Here is a number that should bother you: the average ultra runner takes in about 37 grams of carbs per hour during a race.1 Researchers who observed runners in real time during a 120 km race found actual intake ranged from just 22 to 63 grams per hour.3 The recommended amount is 60 to 90 grams per hour. Most runners are not even close.
Researchers have measured this gap repeatedly. Most runners think they are eating enough. Most runners are wrong. And it costs them.
"Only one [runner] achieved the benchmark recommendations for carbohydrate intake during endurance exercise."Costa et al., British Journal of Nutrition, 2014 — study of ultra-endurance runners during a 24-hour event
Why This Matters
Your body can store about 90 to 120 minutes of fuel as glycogen in your muscles and liver.
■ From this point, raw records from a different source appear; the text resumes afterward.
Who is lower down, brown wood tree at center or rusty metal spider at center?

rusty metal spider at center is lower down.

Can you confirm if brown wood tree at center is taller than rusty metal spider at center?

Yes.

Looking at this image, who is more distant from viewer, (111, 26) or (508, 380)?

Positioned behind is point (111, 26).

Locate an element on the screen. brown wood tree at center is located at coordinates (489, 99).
After that, if you are not eating, your body starts to break down muscle for energy. You slow down, your thinking gets cloudy, and your gut starts to rebel.
A study of the Western States 100-Mile Endurance Run found a clear pattern. Finishers consumed significantly more calories, carbohydrates, fat, and sodium than non-finishers at every point in the race.2 Finishers averaged roughly 70 grams of carbs per hour. Runners who dropped out averaged less than 45 grams. The difference was not fitness. It was food.
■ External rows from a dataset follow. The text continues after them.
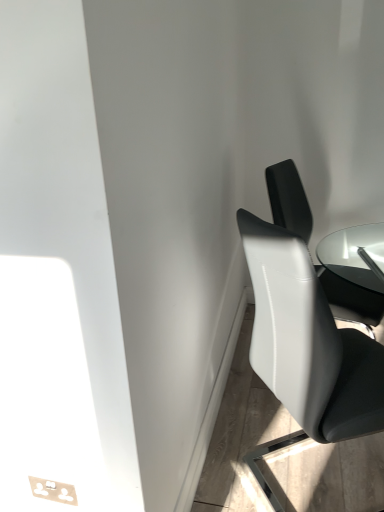
Describe the element at coordinates (351, 295) in the screenshot. I see `white leather chair at right, the 1th chair from the back` at that location.

Measure the distance between point (351, 277) and camera.

The depth of point (351, 277) is 6.42 feet.

The width and height of the screenshot is (384, 512). Find the location of `white leather chair at right, placed as the second chair when sorted from front to back`. white leather chair at right, placed as the second chair when sorted from front to back is located at coordinates (351, 295).

This screenshot has width=384, height=512. What do you see at coordinates (308, 341) in the screenshot?
I see `white glossy chair at right, the first chair viewed from the front` at bounding box center [308, 341].

Image resolution: width=384 pixels, height=512 pixels. I want to click on white glossy chair at right, the first chair viewed from the front, so click(308, 341).

You are a GUI agent. You are given a task and a screenshot of the screen. Output one action in this format:
    pyautogui.click(x=<x>, y=<y>)
    Task: Click on the white leather chair at right, placed as the second chair when sorted from front to back
    
    Given the screenshot: What is the action you would take?
    pyautogui.click(x=351, y=295)

Which object is positioned more to the right, white glossy chair at right, which is the 2th chair in back-to-front order, or white leather chair at right, the 1th chair from the back?

white leather chair at right, the 1th chair from the back, is more to the right.

Does white glossy chair at right, the first chair viewed from the front, come in front of white leather chair at right, placed as the second chair when sorted from front to back?

Yes, white glossy chair at right, the first chair viewed from the front, is closer to the camera.

Does point (297, 321) lie behind point (267, 184)?

No, it is not.

From the image's perspective, which one is positioned lower, white glossy chair at right, which is the 2th chair in back-to-front order, or white leather chair at right, placed as the second chair when sorted from front to back?

white glossy chair at right, which is the 2th chair in back-to-front order, is shown below in the image.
In longer races, the gap is even bigger. A 2025 study measured the energy balance of runners across multiple ultra distances and found a mean deficit of nearly 6,800 calories per race. Runners at the 100-kilometer distance consumed about one-third of the calories they burned. Even at 230 kilometers, where runners move much slower and have far more time to eat, they still consumed less than half of what they burned.8 A complete match is impossible during a race. But the runners who come closest finish more races.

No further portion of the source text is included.